- _Extracted material_:
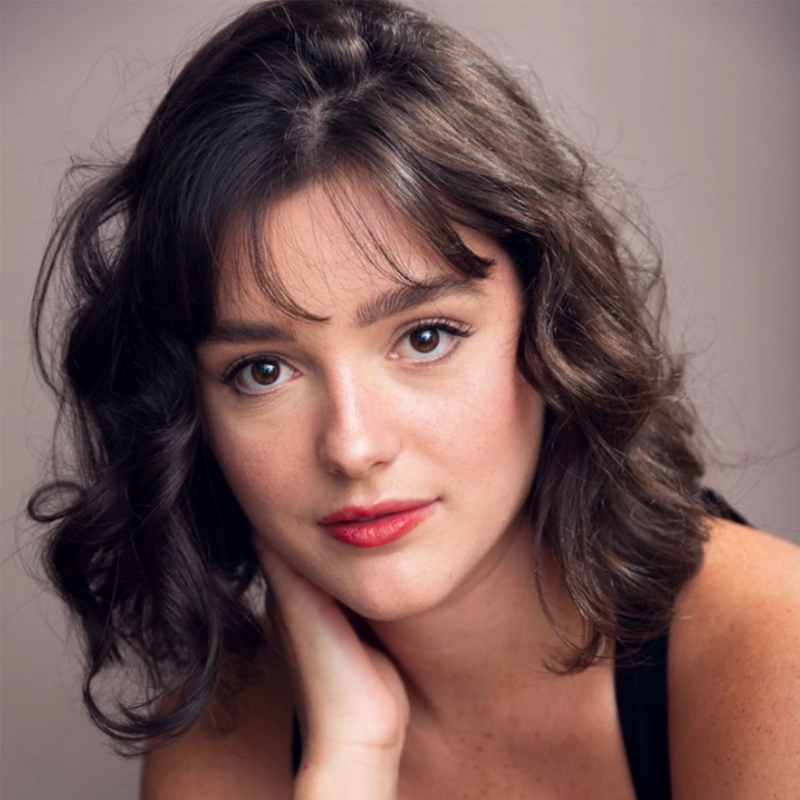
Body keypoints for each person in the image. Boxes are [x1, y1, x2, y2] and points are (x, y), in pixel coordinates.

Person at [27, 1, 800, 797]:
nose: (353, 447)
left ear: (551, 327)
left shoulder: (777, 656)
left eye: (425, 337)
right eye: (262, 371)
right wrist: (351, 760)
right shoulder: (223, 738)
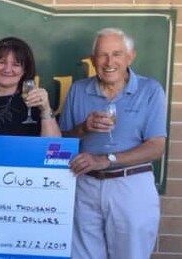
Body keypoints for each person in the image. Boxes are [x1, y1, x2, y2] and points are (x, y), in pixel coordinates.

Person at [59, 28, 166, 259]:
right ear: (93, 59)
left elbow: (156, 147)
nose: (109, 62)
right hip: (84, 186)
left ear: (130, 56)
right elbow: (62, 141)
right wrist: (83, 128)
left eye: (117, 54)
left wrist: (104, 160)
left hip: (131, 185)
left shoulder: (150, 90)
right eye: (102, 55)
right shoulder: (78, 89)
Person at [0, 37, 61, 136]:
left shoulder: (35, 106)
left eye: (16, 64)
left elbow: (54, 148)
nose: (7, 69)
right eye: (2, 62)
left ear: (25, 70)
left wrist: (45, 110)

* * *

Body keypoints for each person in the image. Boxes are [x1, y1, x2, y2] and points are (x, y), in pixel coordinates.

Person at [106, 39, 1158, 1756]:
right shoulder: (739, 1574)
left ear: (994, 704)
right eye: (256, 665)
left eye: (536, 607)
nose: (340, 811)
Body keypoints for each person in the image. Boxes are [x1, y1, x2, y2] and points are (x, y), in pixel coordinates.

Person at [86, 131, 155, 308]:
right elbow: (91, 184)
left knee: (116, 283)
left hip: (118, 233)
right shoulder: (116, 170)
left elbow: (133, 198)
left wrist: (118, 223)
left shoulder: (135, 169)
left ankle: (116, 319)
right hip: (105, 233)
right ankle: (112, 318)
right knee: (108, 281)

- _Exercise_:
Reproduce, word for word and in full, only the lines above that start at the line with "left ear: (130, 56)" and run through the line with "left wrist: (45, 110)", both ends included.

- _Your solution_:
left ear: (130, 56)
right elbow: (62, 141)
right wrist: (83, 128)
left eye: (117, 54)
left wrist: (104, 160)
left hip: (131, 185)
left shoulder: (150, 90)
right eye: (102, 55)
right shoulder: (78, 89)
Person at [0, 37, 61, 136]:
left shoulder: (35, 106)
left eye: (16, 64)
left elbow: (54, 148)
nose: (7, 69)
right eye: (2, 62)
left ear: (25, 70)
left wrist: (45, 110)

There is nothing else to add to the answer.